INFORMATION PROVIDED.
════════════════════
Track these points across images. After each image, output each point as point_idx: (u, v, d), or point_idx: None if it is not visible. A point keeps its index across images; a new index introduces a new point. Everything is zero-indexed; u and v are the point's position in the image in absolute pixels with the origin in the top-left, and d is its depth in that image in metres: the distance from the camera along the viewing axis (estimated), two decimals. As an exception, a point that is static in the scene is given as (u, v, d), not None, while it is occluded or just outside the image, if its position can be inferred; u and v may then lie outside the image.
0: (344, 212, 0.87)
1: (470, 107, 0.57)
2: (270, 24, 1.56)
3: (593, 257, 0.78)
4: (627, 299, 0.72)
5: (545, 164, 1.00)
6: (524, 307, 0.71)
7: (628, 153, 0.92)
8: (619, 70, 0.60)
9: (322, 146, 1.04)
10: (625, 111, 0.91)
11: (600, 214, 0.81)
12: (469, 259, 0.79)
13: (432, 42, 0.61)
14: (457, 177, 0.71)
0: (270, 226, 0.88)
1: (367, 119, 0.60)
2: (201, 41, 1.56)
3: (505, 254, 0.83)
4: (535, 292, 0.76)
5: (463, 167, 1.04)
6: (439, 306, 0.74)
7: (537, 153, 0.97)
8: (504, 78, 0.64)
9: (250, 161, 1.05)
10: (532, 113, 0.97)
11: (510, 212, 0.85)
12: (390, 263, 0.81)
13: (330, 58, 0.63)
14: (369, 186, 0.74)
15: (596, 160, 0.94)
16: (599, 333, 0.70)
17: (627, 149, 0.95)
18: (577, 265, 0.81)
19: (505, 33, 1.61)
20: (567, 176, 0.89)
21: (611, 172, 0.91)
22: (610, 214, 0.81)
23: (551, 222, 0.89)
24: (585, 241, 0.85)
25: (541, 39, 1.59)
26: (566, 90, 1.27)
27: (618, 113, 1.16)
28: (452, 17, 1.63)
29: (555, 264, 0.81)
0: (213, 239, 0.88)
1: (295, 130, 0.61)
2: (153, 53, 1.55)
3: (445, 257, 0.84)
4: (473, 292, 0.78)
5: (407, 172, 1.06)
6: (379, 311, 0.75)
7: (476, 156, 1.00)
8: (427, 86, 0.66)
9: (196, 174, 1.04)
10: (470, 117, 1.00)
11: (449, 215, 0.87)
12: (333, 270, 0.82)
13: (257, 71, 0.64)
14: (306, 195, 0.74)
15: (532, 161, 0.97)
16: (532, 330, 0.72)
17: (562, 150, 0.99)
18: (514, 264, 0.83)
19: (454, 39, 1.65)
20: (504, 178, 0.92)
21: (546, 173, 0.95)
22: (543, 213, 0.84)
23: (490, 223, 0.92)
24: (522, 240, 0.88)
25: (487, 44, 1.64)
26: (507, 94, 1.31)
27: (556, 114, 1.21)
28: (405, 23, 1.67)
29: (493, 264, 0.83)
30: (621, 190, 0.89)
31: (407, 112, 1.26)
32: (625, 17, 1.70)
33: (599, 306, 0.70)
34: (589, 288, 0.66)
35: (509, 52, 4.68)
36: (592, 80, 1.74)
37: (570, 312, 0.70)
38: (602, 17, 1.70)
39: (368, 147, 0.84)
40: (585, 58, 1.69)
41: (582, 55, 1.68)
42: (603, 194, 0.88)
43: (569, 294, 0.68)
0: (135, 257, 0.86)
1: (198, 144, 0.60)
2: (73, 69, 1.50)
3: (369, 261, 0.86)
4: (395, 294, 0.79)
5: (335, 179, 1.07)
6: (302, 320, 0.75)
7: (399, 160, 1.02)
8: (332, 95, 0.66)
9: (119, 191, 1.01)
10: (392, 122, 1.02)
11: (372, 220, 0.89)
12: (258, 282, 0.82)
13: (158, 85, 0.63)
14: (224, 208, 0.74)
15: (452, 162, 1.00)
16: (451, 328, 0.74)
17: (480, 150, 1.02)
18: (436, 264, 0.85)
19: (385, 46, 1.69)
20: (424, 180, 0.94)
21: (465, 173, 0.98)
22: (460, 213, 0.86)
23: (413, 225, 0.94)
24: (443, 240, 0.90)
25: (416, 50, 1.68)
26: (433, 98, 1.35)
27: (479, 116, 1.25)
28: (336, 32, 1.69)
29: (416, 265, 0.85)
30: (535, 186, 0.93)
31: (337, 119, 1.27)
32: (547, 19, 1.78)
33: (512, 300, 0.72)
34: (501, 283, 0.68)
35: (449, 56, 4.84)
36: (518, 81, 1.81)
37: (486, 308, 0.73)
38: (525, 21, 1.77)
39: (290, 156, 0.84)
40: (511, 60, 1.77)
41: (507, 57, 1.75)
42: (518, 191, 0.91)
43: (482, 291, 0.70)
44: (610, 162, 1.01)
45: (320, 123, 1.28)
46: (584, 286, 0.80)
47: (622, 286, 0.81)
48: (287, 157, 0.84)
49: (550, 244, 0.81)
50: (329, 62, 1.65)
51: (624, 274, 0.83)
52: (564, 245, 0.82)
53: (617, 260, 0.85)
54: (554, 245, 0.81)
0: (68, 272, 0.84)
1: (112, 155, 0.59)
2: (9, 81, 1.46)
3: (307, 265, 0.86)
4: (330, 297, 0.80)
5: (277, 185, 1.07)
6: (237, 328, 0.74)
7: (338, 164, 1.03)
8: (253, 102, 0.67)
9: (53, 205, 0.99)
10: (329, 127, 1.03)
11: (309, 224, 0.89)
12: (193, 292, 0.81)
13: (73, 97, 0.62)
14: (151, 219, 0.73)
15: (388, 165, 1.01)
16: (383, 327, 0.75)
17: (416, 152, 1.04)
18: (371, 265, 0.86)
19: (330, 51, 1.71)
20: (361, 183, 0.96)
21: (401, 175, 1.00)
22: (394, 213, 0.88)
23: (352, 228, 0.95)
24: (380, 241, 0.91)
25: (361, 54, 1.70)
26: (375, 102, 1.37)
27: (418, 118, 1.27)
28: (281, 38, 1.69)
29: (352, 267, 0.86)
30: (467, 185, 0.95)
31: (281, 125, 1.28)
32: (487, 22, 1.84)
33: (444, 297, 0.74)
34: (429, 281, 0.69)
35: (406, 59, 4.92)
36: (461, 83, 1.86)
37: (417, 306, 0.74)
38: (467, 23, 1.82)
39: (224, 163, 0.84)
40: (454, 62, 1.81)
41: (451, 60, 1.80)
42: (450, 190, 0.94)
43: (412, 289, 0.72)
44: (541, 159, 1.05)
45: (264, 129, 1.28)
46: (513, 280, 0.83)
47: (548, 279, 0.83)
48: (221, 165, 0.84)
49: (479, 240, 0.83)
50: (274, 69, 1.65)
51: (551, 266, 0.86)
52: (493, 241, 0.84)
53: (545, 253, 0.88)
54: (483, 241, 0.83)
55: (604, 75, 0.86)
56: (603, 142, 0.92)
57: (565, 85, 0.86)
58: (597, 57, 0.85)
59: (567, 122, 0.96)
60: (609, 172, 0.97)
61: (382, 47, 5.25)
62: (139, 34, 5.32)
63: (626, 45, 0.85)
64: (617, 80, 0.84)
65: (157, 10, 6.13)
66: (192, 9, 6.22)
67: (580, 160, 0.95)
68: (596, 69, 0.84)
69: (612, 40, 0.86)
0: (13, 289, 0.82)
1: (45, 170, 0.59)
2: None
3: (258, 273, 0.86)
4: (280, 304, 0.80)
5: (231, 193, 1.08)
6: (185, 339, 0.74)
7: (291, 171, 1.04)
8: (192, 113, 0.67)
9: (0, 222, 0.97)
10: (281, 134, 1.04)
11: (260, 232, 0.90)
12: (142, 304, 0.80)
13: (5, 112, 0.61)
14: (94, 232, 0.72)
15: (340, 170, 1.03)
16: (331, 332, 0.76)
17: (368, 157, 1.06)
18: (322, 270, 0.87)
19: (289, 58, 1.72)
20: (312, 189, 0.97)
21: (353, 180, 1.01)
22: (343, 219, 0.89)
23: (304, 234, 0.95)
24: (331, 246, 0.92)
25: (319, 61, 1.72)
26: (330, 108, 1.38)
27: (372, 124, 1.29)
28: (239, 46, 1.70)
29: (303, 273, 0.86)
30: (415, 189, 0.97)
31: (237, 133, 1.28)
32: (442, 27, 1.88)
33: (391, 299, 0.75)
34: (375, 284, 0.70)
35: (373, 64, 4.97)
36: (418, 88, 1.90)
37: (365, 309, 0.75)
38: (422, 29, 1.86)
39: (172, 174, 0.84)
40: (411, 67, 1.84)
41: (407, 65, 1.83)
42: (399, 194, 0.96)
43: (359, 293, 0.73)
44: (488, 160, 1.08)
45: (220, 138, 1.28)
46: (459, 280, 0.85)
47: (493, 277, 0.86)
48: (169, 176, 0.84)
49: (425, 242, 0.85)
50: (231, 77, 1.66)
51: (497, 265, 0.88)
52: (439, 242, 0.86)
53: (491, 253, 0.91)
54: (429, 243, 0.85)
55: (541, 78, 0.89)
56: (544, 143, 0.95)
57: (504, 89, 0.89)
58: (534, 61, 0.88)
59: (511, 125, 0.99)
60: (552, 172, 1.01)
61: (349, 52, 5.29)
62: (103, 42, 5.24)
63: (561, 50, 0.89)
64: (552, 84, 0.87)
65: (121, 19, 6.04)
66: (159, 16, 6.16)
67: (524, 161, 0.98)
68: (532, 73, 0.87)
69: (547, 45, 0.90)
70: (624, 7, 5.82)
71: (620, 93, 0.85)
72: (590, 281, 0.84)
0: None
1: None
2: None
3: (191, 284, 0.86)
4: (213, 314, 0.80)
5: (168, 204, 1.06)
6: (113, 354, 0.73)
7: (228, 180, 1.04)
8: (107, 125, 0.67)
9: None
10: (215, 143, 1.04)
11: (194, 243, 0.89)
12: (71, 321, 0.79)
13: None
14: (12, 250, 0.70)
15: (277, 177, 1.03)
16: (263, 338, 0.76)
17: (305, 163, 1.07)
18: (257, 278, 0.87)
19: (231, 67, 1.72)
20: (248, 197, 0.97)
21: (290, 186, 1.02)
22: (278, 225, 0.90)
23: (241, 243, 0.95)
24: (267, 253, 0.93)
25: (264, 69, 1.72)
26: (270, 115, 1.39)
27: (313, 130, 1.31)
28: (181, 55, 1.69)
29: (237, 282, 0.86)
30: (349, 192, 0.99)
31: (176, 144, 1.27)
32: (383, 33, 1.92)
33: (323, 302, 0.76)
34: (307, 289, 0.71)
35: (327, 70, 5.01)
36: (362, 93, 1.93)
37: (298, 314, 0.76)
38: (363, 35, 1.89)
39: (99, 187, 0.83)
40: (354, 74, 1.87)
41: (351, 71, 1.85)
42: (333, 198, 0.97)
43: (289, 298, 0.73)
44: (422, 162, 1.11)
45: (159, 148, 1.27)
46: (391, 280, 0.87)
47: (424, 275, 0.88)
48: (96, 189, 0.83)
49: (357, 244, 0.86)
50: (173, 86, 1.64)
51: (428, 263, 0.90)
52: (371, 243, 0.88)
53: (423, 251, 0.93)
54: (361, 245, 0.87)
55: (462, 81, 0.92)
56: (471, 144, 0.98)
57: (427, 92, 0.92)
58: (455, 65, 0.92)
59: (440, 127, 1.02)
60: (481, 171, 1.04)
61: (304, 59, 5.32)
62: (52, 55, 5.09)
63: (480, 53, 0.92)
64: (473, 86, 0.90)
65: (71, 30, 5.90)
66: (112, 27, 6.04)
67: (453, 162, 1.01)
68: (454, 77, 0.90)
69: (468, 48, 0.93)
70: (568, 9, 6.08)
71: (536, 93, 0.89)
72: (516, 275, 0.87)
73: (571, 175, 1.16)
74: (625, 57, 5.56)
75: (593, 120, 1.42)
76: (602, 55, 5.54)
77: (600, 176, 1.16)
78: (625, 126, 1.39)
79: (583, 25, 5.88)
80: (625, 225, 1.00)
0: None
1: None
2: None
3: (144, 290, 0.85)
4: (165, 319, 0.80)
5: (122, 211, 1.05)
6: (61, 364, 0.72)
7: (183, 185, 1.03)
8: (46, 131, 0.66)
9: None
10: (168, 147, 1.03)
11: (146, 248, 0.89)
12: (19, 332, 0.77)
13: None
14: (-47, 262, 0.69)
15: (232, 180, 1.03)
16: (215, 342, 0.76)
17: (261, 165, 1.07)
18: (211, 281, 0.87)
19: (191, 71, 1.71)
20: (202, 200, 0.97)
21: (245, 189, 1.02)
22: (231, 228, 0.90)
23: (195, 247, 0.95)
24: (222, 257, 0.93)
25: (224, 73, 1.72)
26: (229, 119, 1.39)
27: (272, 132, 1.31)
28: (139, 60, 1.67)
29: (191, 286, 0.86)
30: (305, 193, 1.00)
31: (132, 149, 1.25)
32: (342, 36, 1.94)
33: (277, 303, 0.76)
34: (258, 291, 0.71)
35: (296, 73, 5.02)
════════════════════
WORK TO COMPLETE. Here the job is to set down exactly the lines of the material above that fall between the one with "17: (627, 149, 0.95)" and the one with "28: (452, 17, 1.63)", inclusive, and nothing beyond them.

TASK ANSWER.
17: (627, 149, 0.95)
18: (577, 265, 0.81)
19: (505, 33, 1.61)
20: (567, 176, 0.89)
21: (611, 172, 0.91)
22: (610, 214, 0.81)
23: (551, 222, 0.89)
24: (585, 241, 0.85)
25: (541, 39, 1.59)
26: (566, 90, 1.27)
27: (618, 113, 1.16)
28: (452, 17, 1.63)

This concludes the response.